# Try it
Using the word "Sciences" as the filter, copy each matching line from the records.

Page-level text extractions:
Start of Block

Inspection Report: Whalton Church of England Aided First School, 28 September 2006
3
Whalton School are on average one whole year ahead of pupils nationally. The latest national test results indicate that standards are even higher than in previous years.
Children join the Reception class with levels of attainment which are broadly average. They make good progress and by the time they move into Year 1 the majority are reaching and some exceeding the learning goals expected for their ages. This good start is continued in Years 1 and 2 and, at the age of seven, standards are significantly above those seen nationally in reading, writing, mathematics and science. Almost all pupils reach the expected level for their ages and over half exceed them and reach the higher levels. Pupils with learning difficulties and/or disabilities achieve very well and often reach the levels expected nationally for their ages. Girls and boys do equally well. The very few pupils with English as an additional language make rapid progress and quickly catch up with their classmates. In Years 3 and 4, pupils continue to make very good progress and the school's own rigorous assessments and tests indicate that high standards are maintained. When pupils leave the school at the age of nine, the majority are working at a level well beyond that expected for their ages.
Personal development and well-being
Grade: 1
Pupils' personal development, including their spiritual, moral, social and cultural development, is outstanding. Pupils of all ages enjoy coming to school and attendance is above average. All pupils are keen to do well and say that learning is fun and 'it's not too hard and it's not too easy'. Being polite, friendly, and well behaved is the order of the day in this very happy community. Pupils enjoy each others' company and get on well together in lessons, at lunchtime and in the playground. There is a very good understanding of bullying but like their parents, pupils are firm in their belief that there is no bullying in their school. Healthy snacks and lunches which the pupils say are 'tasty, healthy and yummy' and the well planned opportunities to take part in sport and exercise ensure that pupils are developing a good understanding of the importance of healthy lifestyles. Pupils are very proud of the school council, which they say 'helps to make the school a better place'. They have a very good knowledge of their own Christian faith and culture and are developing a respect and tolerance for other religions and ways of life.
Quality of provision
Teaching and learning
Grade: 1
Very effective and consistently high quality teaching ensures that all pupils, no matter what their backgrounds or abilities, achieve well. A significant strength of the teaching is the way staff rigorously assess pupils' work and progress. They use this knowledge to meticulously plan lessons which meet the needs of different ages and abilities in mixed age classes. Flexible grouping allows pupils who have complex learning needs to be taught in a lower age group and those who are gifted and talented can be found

End of Block
Start of Block

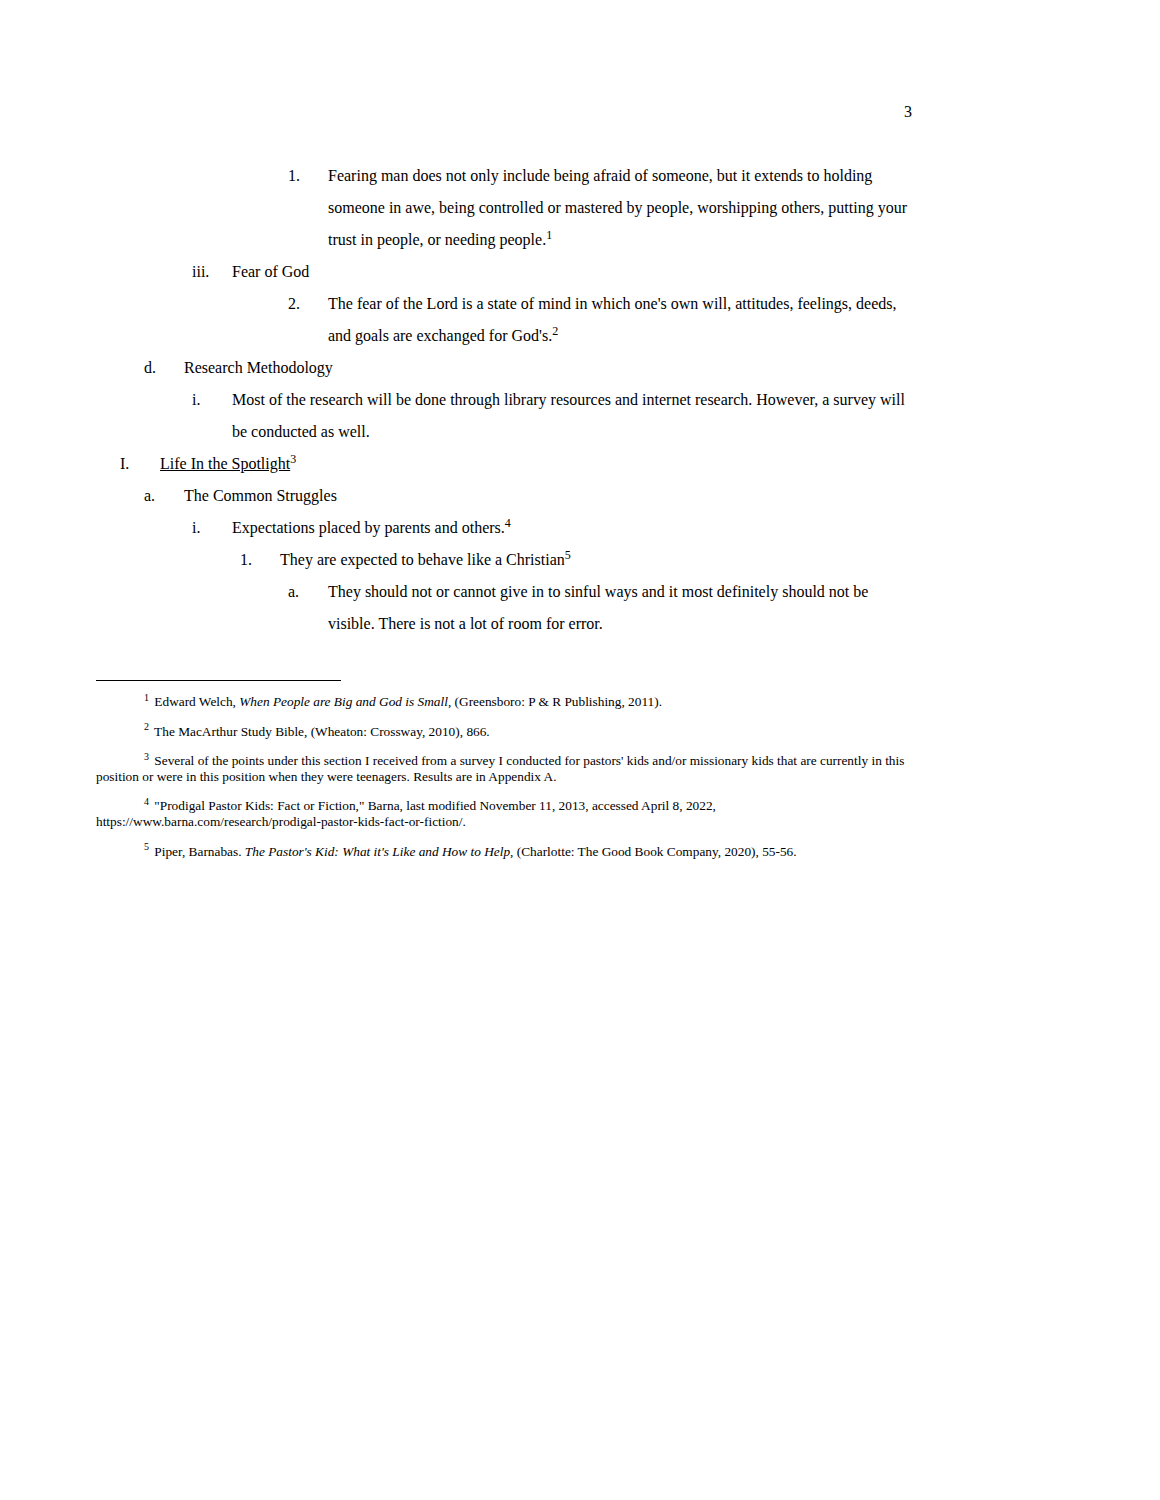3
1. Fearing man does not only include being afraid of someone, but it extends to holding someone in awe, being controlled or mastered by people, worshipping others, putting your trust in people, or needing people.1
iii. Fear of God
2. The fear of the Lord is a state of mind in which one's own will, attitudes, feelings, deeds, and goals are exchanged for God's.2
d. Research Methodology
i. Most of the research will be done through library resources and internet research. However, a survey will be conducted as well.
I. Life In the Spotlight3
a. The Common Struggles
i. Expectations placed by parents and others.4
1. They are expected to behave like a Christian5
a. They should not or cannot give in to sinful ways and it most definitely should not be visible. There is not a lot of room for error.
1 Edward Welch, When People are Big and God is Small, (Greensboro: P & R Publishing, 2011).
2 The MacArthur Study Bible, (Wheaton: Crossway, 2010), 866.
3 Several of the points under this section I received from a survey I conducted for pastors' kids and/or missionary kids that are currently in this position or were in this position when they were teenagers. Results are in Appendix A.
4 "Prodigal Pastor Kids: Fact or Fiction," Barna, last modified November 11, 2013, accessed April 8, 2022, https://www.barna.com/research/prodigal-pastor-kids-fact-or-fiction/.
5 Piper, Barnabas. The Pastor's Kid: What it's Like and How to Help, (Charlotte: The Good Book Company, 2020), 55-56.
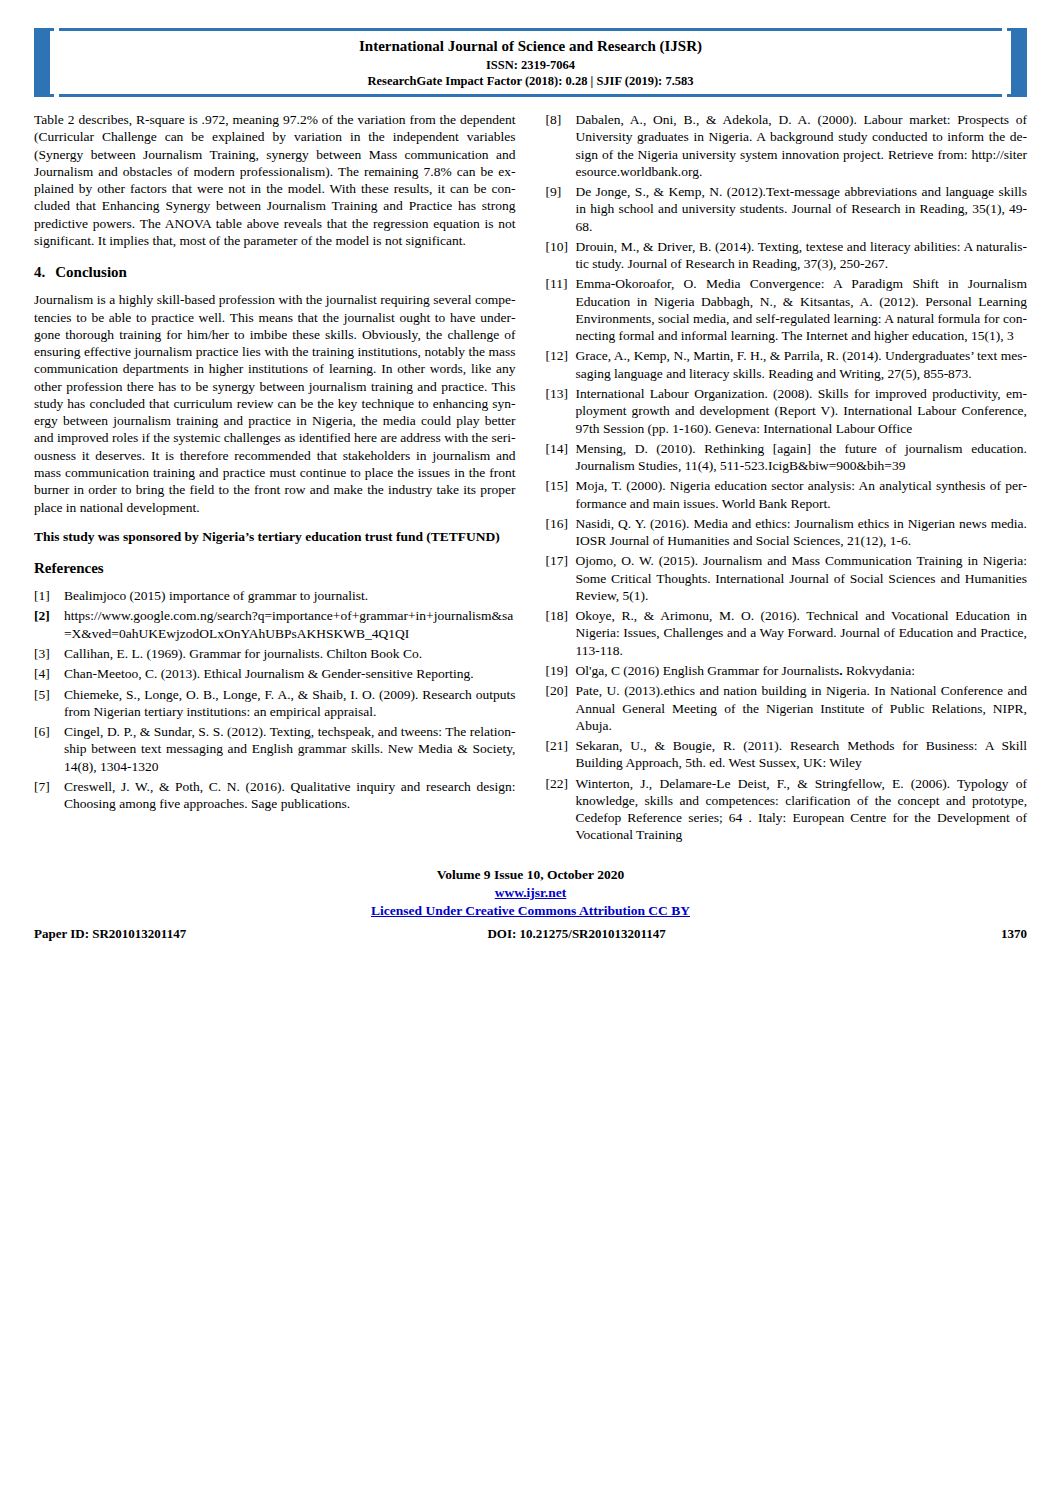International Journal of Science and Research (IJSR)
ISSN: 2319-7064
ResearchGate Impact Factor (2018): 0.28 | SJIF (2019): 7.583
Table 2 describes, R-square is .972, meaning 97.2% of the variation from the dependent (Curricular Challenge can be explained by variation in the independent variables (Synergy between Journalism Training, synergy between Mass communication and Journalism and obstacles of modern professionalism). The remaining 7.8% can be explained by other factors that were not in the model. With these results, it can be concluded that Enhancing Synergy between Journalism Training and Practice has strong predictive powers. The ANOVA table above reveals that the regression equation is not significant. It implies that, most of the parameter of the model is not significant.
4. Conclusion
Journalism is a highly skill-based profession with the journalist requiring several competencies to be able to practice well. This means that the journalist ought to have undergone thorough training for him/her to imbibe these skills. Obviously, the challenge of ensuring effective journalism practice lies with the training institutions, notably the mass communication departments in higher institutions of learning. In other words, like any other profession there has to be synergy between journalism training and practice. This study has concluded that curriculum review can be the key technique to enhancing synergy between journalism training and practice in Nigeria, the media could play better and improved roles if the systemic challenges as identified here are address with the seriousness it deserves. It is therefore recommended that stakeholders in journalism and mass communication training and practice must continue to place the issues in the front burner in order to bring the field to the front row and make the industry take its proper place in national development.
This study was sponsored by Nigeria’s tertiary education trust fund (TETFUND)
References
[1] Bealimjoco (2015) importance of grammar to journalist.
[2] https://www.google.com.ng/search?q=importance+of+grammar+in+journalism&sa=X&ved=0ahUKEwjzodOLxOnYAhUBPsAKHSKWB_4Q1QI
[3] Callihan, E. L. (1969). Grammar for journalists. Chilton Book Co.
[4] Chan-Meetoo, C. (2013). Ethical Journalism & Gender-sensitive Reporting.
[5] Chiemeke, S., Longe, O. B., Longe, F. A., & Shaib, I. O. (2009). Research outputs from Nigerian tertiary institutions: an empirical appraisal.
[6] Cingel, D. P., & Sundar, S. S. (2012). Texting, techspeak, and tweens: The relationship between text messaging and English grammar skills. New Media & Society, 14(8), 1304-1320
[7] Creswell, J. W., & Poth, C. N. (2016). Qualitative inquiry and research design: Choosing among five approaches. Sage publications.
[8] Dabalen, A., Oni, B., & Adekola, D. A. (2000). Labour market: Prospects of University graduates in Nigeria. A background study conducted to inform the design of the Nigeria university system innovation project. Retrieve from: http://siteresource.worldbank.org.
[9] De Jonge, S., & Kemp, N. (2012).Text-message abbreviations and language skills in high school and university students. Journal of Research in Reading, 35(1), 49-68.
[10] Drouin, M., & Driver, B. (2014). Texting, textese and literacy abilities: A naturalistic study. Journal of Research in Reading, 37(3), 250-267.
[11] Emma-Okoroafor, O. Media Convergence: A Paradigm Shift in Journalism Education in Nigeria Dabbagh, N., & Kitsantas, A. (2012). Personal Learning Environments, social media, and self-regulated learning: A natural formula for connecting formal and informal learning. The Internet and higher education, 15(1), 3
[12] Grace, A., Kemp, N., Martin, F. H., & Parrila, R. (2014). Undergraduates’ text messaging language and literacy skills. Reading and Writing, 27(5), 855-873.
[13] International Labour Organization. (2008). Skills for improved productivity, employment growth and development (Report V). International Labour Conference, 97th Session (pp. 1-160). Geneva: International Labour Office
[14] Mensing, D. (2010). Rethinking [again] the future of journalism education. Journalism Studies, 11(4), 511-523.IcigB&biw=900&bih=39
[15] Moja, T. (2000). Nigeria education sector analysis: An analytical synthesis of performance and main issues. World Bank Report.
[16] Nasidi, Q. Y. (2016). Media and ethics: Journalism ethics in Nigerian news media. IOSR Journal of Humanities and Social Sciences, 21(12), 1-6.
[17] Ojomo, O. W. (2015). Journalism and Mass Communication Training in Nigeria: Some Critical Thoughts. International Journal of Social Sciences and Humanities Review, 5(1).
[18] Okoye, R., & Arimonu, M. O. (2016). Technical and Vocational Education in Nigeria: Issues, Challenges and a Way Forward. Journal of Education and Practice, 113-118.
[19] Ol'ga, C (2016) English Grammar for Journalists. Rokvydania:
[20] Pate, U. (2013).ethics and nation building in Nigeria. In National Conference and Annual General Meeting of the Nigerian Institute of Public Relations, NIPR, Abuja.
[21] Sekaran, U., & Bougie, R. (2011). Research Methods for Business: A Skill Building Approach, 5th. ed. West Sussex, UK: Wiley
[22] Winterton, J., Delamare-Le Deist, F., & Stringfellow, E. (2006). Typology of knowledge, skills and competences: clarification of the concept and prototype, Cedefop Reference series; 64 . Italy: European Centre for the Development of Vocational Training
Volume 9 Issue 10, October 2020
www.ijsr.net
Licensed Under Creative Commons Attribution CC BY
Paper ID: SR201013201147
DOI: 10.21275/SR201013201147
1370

End of Block

# Task output
[16] Nasidi, Q. Y. (2016). Media and ethics: Journalism ethics in Nigerian news media. IOSR Journal of Humanities and Social Sciences, 21(12), 1-6.
[17] Ojomo, O. W. (2015). Journalism and Mass Communication Training in Nigeria: Some Critical Thoughts. International Journal of Social Sciences and Humanities Review, 5(1).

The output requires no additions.